高嶋ちさ子の体験談で露見「ボトックス」のリスク 自己注射する人も?美容外科医が警鐘を鳴らす
一般に言う「ボトックス」とは、ボツリヌス菌から抽出したタンパク質である「ボツリヌストキシン」を含む製剤のこと(※ボトックスは米製薬大手・アラガン社の製品名だが、本記事ではボツリヌストキシン製剤の通称として使用)。

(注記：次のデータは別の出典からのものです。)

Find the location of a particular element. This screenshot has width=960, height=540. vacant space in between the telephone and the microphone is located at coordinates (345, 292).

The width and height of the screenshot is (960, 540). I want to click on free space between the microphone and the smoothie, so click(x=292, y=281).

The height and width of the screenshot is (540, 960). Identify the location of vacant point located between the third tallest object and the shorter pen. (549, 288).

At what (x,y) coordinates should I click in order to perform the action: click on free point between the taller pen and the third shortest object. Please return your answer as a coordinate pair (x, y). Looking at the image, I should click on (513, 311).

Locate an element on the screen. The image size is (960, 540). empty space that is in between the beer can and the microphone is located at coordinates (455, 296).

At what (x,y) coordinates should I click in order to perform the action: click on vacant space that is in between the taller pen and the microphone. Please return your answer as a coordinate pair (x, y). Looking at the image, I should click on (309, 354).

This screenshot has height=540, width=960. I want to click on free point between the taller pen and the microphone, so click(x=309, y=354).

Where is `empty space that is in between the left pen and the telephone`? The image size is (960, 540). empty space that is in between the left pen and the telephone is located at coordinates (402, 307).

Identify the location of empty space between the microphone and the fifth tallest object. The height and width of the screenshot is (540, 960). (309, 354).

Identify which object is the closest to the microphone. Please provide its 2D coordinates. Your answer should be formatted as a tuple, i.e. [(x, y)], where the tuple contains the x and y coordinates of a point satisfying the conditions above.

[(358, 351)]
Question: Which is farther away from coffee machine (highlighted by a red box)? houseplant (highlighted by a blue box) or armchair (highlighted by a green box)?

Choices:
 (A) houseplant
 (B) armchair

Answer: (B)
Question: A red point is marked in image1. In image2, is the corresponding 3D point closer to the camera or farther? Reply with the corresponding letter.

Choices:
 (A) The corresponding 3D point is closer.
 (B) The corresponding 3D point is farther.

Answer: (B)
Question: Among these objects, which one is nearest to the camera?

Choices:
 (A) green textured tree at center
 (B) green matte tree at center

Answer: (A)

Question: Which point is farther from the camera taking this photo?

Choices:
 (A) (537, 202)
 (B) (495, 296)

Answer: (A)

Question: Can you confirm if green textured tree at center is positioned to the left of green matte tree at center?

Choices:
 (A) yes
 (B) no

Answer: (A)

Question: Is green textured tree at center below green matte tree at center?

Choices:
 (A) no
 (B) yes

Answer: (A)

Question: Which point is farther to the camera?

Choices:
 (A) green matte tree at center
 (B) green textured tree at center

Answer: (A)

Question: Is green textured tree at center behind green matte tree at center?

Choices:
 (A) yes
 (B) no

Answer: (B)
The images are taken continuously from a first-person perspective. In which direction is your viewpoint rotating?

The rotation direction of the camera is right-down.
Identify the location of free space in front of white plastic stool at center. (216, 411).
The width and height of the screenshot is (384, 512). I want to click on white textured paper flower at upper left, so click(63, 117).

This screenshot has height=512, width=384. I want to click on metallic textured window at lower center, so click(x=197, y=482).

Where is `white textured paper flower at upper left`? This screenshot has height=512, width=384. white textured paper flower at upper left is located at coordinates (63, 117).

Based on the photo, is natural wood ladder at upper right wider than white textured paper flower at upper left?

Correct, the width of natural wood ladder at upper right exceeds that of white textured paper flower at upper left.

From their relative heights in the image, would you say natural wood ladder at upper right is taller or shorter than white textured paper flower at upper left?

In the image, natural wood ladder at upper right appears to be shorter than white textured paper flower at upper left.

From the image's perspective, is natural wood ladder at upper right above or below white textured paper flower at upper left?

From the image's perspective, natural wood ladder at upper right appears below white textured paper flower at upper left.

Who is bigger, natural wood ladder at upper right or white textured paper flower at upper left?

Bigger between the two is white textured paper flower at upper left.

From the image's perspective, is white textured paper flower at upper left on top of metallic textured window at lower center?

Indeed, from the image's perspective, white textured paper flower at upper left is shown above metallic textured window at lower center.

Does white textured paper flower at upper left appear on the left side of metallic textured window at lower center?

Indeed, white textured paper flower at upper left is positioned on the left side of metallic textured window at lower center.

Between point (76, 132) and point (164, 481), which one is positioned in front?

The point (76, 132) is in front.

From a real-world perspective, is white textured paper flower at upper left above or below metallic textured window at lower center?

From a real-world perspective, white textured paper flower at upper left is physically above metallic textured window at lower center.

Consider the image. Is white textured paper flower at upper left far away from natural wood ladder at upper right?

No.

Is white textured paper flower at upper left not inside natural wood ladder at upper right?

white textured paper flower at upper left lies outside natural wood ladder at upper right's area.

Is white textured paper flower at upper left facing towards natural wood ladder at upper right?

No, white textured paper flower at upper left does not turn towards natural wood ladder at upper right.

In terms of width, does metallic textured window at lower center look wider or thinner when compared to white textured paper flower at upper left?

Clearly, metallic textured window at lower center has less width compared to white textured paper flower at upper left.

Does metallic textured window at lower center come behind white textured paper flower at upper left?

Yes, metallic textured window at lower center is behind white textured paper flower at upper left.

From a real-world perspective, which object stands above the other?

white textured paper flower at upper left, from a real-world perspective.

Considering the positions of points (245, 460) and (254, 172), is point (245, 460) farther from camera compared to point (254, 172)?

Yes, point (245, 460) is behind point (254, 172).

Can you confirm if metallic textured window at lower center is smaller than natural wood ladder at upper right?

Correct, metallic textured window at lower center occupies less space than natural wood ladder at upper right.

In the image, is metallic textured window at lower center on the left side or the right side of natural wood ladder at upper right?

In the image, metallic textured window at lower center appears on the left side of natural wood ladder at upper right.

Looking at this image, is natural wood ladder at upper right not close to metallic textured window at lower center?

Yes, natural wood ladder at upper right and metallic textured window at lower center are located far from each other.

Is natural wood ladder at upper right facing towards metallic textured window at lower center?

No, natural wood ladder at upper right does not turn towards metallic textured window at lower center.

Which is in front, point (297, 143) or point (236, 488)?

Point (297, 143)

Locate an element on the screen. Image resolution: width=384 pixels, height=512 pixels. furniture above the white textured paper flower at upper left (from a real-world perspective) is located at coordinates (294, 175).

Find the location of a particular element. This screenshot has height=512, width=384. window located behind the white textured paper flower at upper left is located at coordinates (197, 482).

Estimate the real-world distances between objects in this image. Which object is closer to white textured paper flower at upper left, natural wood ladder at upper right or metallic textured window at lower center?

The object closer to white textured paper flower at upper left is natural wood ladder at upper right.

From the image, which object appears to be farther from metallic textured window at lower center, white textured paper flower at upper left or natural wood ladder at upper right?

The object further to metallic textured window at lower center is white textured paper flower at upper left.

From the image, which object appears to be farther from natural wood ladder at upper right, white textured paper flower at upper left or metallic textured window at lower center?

筋肉の緊張を和らげる効果があるため、注射するとシワ改善や小顔効果が期待できる。
しかし高嶋のように、注射後のトラブルを訴える人は少なくない。国民生活センターには、「笑うと左口角が上がらなくなった」「顔全体が垂れ続けた」「左目が半分開かなくなった」といった相談が多数寄せられている。
“自称玄人”が自分で注射するケースも
美容整形外科「城本クリニック」福岡院の小川英朗院長のもとにも、「ボトックスを打って失敗したのでなんとかしてください!」というSOSが頻繁に届くという。
「『額に打ったら、まぶたが垂れ下がって怒ったような顔になった』『目尻に打ったら、笑ってもシワができずかえって不自然になった』など、注射部位によってトラブルの内容はまちまちです。
ただ、ボトックスの効果は4カ月しかもちません。失敗したと焦る患者さんには、『時間が経てば治りますよ』と説明しています。
また劇的な効果は望めないものの、ボトックスの効果を弱めるアセチルコリン塩化物を注射するなどのケアをすることもあります」(小川院長)
トラブルが起きる原因には、顔の筋肉が非常に複雑な構造をしていることがある。たとえば口元の動きは、幾重にも重なりあった複数の筋肉によって制御されている。
患者が求める美容的効果をあげるため、医師たちは経験をもとに薬剤の投与量や注射部位を綿密に割り出すが、薬剤が皮膚組織内でじわじわと拡散した結果、狙った筋肉とはちがう筋肉にも作用し、予想していない事態を招くこともあるという。
そうならないために、医師であってもボトックス注射には確かな経験と知識が必要になってくる。にもかかわらず、一般人がボトックスを個人輸入して自分で注射しているケースもあるというから驚きだ。小川院長が言う。
「美容好きの自称玄人が、ネット上で売られているボトックスを原価で仕入れて、YouTube動画などを参考にしながら見よう見まねで注射しているという話は耳にします。